Lega Filo d’Oro

Pluriminorazione psicosensoriale, il lavoro della Lega del Filo d’Oro

Giovanna Di Pietro 05/12/2022
Updated 2022/12/15 at 12:33 PM
5 Minuti per la lettura

La Lega del Filo d’Oro nasce nel 1964 come associazione con l’obiettivo di sostenere le persone affette da pluriminorazione psicosensoriali, cioè quando alla sordità o cecità, si aggiungono altri deficit di tipo motorio, intellettivo o comportamentale. La storia della Lega del Filo d’Oro – oggi una Fondazione Onlus – si intreccia con quella della sua fondatrice Sabina Santilli che, affetta lei stessa da sordocecità, aveva l’obiettivo di creare “un filo aureo” per unire i sordociechi tra loro e nel mondo.

Intervistando il Presidente Rossano Bartoli emerge chiaramente la missione della Fondazione: «La filosofia che ci anima è porci come un riferimento, affinché queste persone siano incluse per davvero. La nostra prospettiva parte da cosa la persona può fare invece di sottolineare le sue incapacità. Ci focalizziamo sulle sue capacità, così raggiungiamo importanti obiettivi di comunicazione e autonomia».

LE SFIDE PER IL FUTURO DELLA LEGA DEL FILO D’ORO

«La sfida è continuare a crescere. Vorremmo ampliare la nostra attività nelle regioni in cui non ci siamo e rafforzarla nelle regioni in cui siamo presenti, perché le persone che ci chiedono un aiuto sono sempre di più. Confidiamo sulla capacità di avere anche in futuro tanti- tra volontari, enti e aziende- che ci aiuteranno, come quelli che abbiamo oggi».

«Ci occupiamo di una problematica molto difficile, che può capitare a chiunque. Quando facciamo attività di sensibilizzazione, le scolaresche sono colpite dalla realtà, capiscono che è importante che ognuno dia il proprio contributo. Questo è il messaggio che portiamo: ciascuno di noi può mettere a disposizione il tempo, oltre al supporto economico».

La diramazione sul territorio è fondamentale per garantire l’accessibilità ai servizi, ecco perché la Lega – oltre alla sede centrale di Osimo – è presente in 10 regioni con Centri Residenziali e Sedi Territoriali, che nel 2021 hanno offerto i loro servizi socioeducativi e riabilitativi a 895 persone. Dal 1996 la Lega è presente anche su Napoli: dove l’anno scorso sono stati seguiti 171 utenti, il numero più alto tra le cinque Sedi Territoriali. Francesca Dati, la referente della sede campana, per cui lavora dal 2002 come assistente sociale, spiega che ciò avviene anche «a causa della mancanza di servizi nella nostra Regione».

IL LAVORO NELLA SEDE DI NAPOLI

«Offriamo servizi di ascolto e accompagnamento alle famiglie che hanno all’interno soggetti affetti da pluriminorazioni psicosensoriali.

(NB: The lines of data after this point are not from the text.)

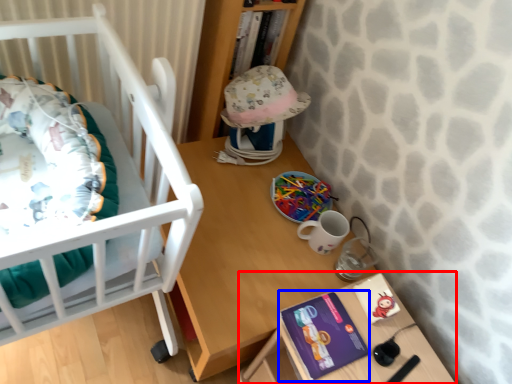
Question: Which object is closer to the camera taking this photo, changing table (highlighted by a red box) or paperback book (highlighted by a blue box)?

Choices:
 (A) changing table
 (B) paperback book

Answer: (A)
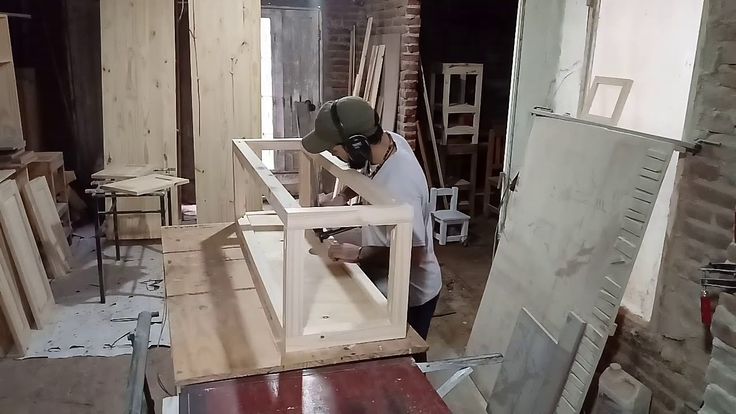
Where is `brick wall`? brick wall is located at coordinates (706, 191), (411, 79), (333, 33).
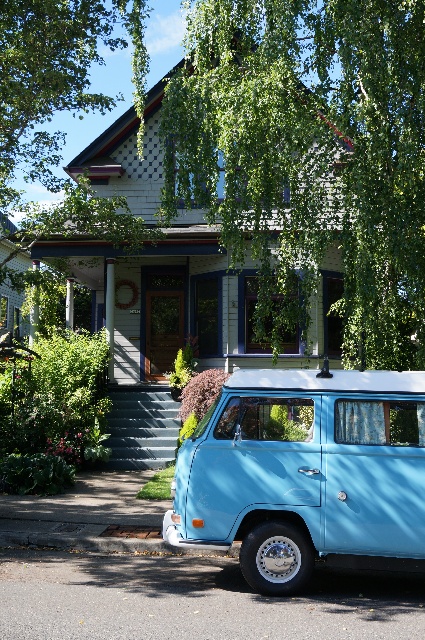
Who is more forward, (379, 106) or (323, 428)?

Positioned in front is point (323, 428).

Does point (249, 104) lie in front of point (377, 445)?

That is False.

Find the location of a particular element. The height and width of the screenshot is (640, 425). green leafy tree at upper center is located at coordinates (311, 150).

You are a GUI agent. You are given a task and a screenshot of the screen. Output one action in this format:
    pyautogui.click(x=<x>, y=<y>)
    Task: Click on the green leafy tree at upper center
    This screenshot has height=640, width=425.
    Given the screenshot: What is the action you would take?
    pyautogui.click(x=311, y=150)

Is light blue matte van at lower center closer to the viewer compared to smooth concrete steps at center?

Yes, it is.

Does point (399, 472) lie behind point (135, 401)?

No.

This screenshot has height=640, width=425. What are the coordinates of `light blue matte van at lower center` in the screenshot? It's located at (303, 472).

Does green leafy tree at upper center lie behind smooth concrete steps at center?

No, green leafy tree at upper center is in front of smooth concrete steps at center.

Based on the photo, who is more forward, (340, 76) or (147, 448)?

Point (340, 76)

Where is `green leafy tree at upper center`? This screenshot has height=640, width=425. green leafy tree at upper center is located at coordinates (311, 150).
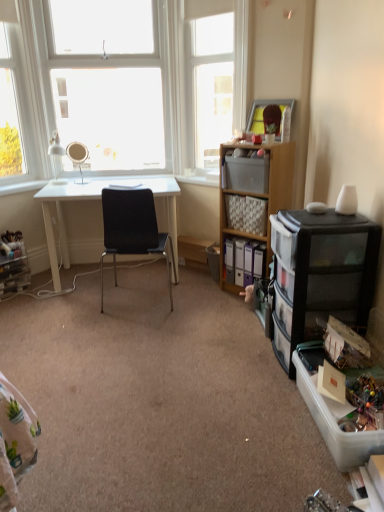
I want to click on vacant space in white glossy desk at center (from a real-world perspective), so click(x=127, y=273).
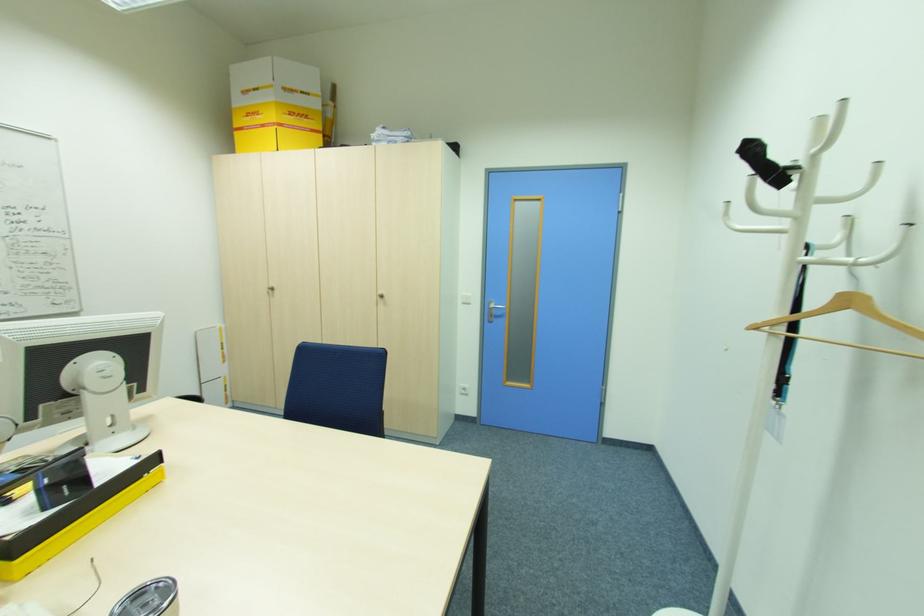
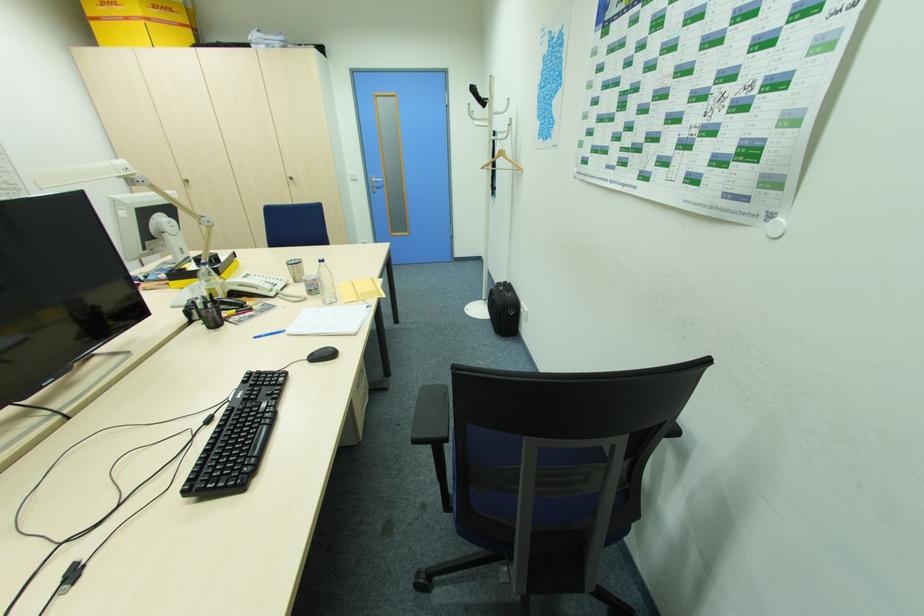
The point at (272, 293) is marked in the first image. Where is the corresponding point in the second image?

(188, 185)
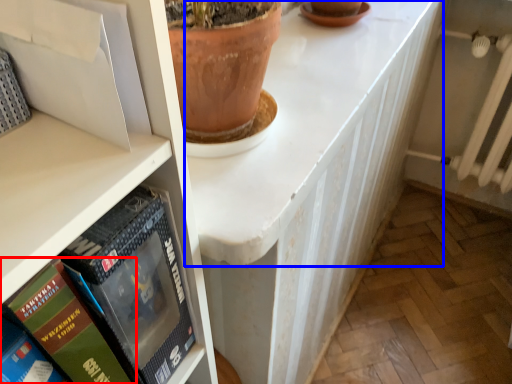
Question: Which object appears closest to the camera in this image, book (highlighted by a red box) or counter top (highlighted by a blue box)?

Choices:
 (A) book
 (B) counter top

Answer: (A)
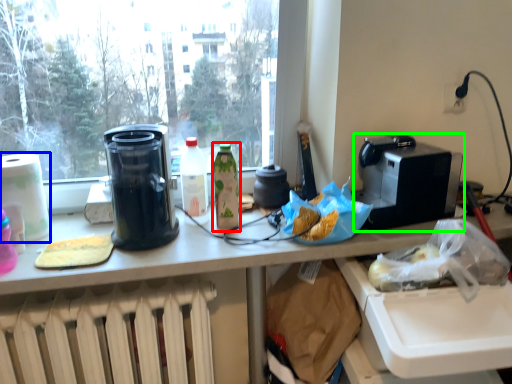
Question: Which object is positioned closest to bottle (highlighted by a red box)? Select from toilet paper (highlighted by a blue box) and kitchen appliance (highlighted by a green box).

Choices:
 (A) toilet paper
 (B) kitchen appliance

Answer: (B)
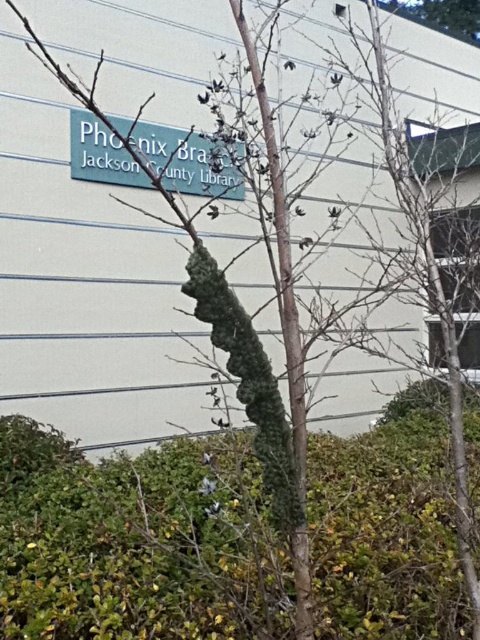
You are a maintenance worker who needs to place a 2.5 meter ladder between the green leafy hedge at center and the teal matte sign at upper center. Can the ladder fit between them without touching either object?

The distance between the green leafy hedge at center and the teal matte sign at upper center is 1.92 meters. Since the ladder is 2.5 meters long, it cannot fit between them without overlapping the space occupied by the hedge or the sign.

You are a delivery person approaching the Phoenix Branch Jackson County Library. You see the green leafy hedge at center and the teal matte sign at upper center. Which object is positioned higher up in the image?

The teal matte sign at upper center is positioned higher up in the image than the green leafy hedge at center.

You are a landscape architect designing a garden layout. You need to place a new statue that requires a base area of 1.2 square meters. Given the space occupied by the green leafy hedge at center and the teal matte sign at upper center, which object would allow enough space for the statue?

The green leafy hedge at center is larger in size than the teal matte sign at upper center, so the space around the green leafy hedge at center would likely provide more room for the statue requiring 1.2 square meters.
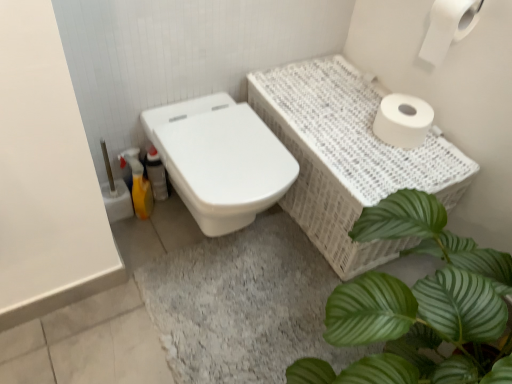
You are a GUI agent. You are given a task and a screenshot of the screen. Output one action in this format:
    pyautogui.click(x=<x>, y=<y>)
    Task: Click on the free point above white glossy toilet at center (from a real-world perspective)
    Image resolution: width=512 pixels, height=384 pixels.
    Given the screenshot: What is the action you would take?
    pyautogui.click(x=222, y=139)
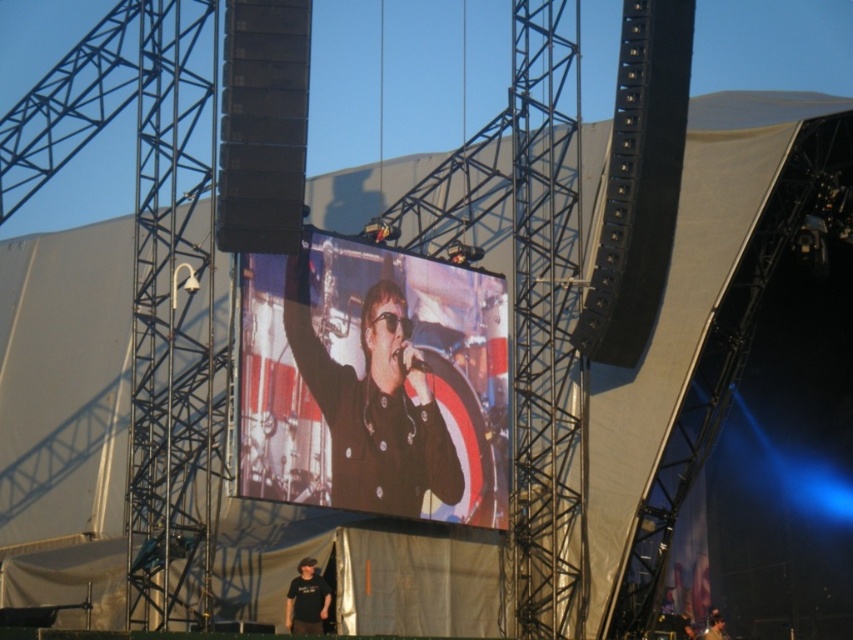
Question: Which point appears farthest from the camera in this image?

Choices:
 (A) (347, 396)
 (B) (291, 595)

Answer: (B)

Question: Does black matte jacket at center have a smaller size compared to black matte shirt at lower center?

Choices:
 (A) no
 (B) yes

Answer: (A)

Question: Among these points, which one is nearest to the camera?

Choices:
 (A) (352, 497)
 (B) (303, 589)

Answer: (A)

Question: Does black matte jacket at center appear on the left side of black matte shirt at lower center?

Choices:
 (A) yes
 (B) no

Answer: (B)

Question: Can you confirm if black matte jacket at center is bigger than black matte shirt at lower center?

Choices:
 (A) yes
 (B) no

Answer: (A)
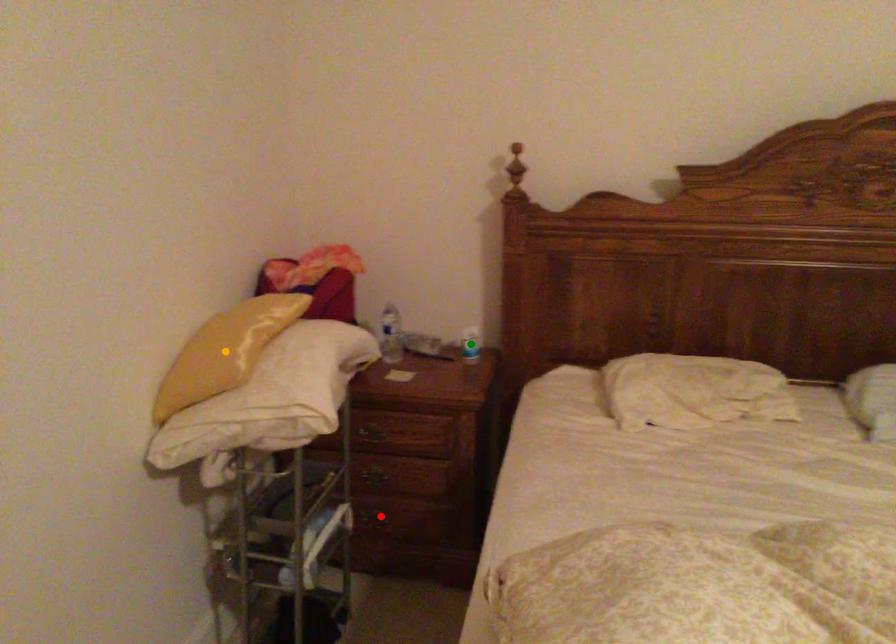
Order these from nearest to farthest:
red point
orange point
green point

orange point
red point
green point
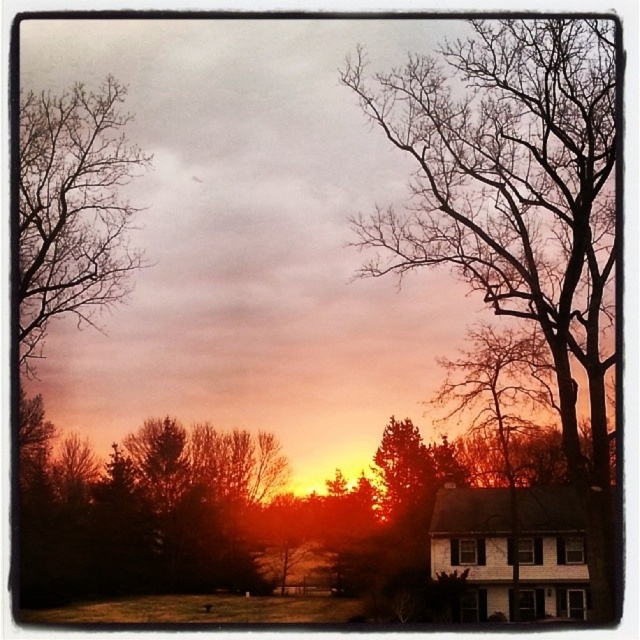
Is bare branches at center smaller than bare branches at upper left?

Incorrect, bare branches at center is not smaller in size than bare branches at upper left.

Is point (541, 138) farther from camera compared to point (45, 140)?

That is False.

Who is more distant from viewer, (x=596, y=486) or (x=54, y=166)?

The point (x=54, y=166) is more distant.

What are the coordinates of `bare branches at center` in the screenshot? It's located at (516, 221).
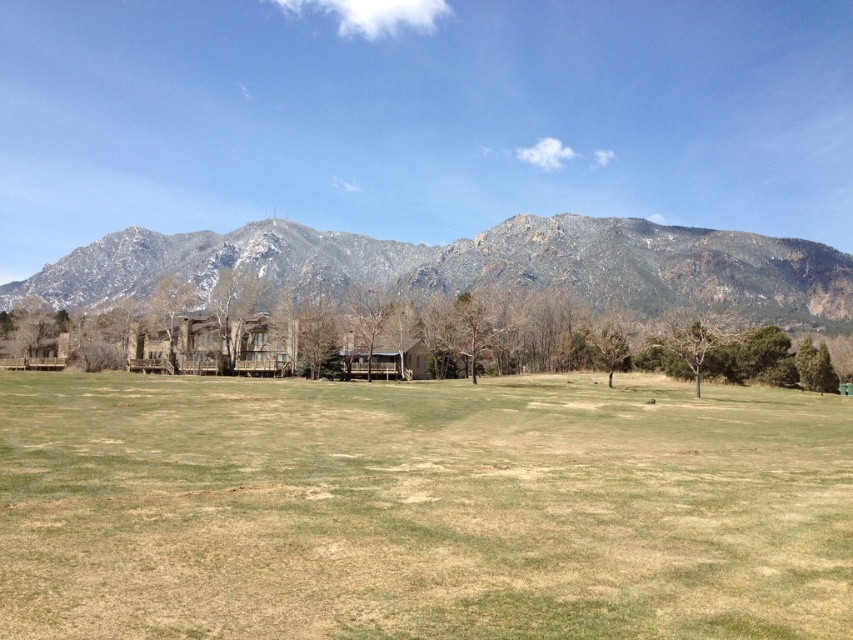
Is rocky gray mountain range at upper center above brown textured tree at center?

Yes.

Which of these two, rocky gray mountain range at upper center or brown textured tree at center, stands shorter?

With less height is brown textured tree at center.

Who is more distant from viewer, (801, 256) or (596, 346)?

Answer: The point (801, 256) is more distant.

Image resolution: width=853 pixels, height=640 pixels. I want to click on rocky gray mountain range at upper center, so click(x=479, y=266).

Which is below, rocky gray mountain range at upper center or green leafy tree at center?

green leafy tree at center

Which of these two, rocky gray mountain range at upper center or green leafy tree at center, stands shorter?

green leafy tree at center

Find the location of a particular element. This screenshot has width=853, height=640. rocky gray mountain range at upper center is located at coordinates (479, 266).

You are a GUI agent. You are given a task and a screenshot of the screen. Output one action in this format:
    pyautogui.click(x=<x>, y=<y>)
    Task: Click on the rocky gray mountain range at upper center
    The width and height of the screenshot is (853, 640).
    Given the screenshot: What is the action you would take?
    pyautogui.click(x=479, y=266)

Who is taller, rocky gray mountain range at upper center or wooden cabin at center?

rocky gray mountain range at upper center is taller.

Where is `rocky gray mountain range at upper center`? The width and height of the screenshot is (853, 640). rocky gray mountain range at upper center is located at coordinates (479, 266).

Find the location of a particular element. rocky gray mountain range at upper center is located at coordinates (479, 266).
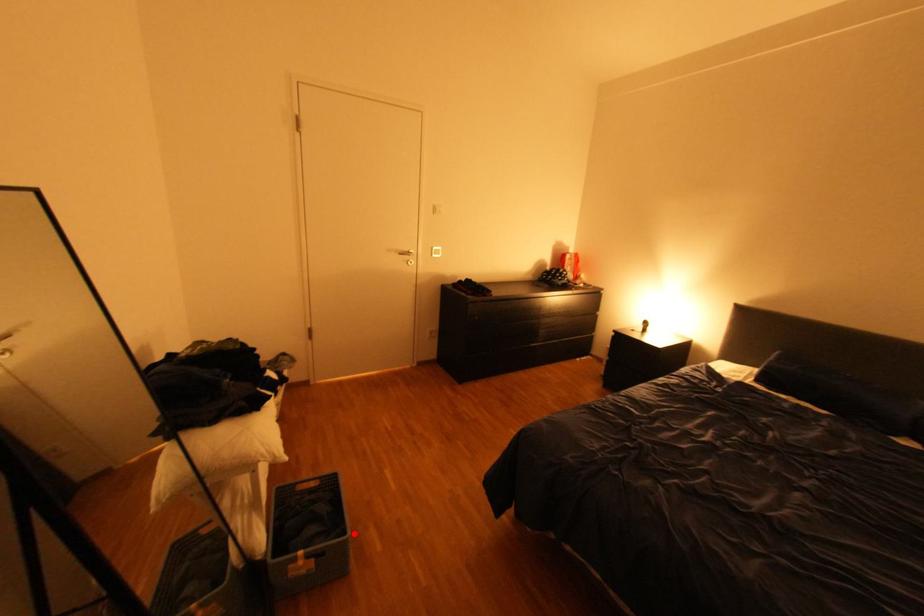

Il nostro approccio viene suggerito dalla sede di Osimo: vogliamo creare un filo conduttore tra tutti gli aspetti educativi, per la piena riabilitazione della persona. Puntiamo sui professionisti del territorio e sugli stessi genitori che, con l’aiuto della Lega, si muovono su un percorso integrato».

Quest’approccio mira a favorire un dialogo attivo tra la Fondazione e i servizi già esistenti localmente, che vengono pungolati, suggerendo una programmazione, non solo a favore dei più piccoli: «Con l’aumentare dell’età vi sono più problematiche e c’è un impoverimento delle risorse a disposizione. Noi riteniamo che a tutte le età si possa garantire una vita migliore».

Le attività spaziano dai laboratori che permettono di sperimentare con la pratica manuale, agli sportelli di ascolto per le famiglie, fino alle gite fuori porta e alle visite guidate nei musei, che vengono messe in pratica grazie al lavoro dei volontari e dei sostenitori. Una qualità di vita migliore è il faro che guida l’azione della sede napoletana: 8 operatori e circa 30 volontari, grazie ai quali è possibile «supportare ogni singolo utente, consentendo che sia protagonista di ciò che accade, non marginale».

Dalle parole di Francesca emerge in modo sorprendente la motivazione che da più di 50 anni anima la Lega del Filo d’Oro: «Cerchiamo di guardare alla persona – e alla famiglia – nella sua interezza, non alla sua disabilità. Vogliamo che i nostri ragazzi siano inseriti in un contesto di normalità e non di specificità. Sono innanzitutto persone e devono avere la possibilità di vivere esperienze comuni, semplici e accessibili a tutti».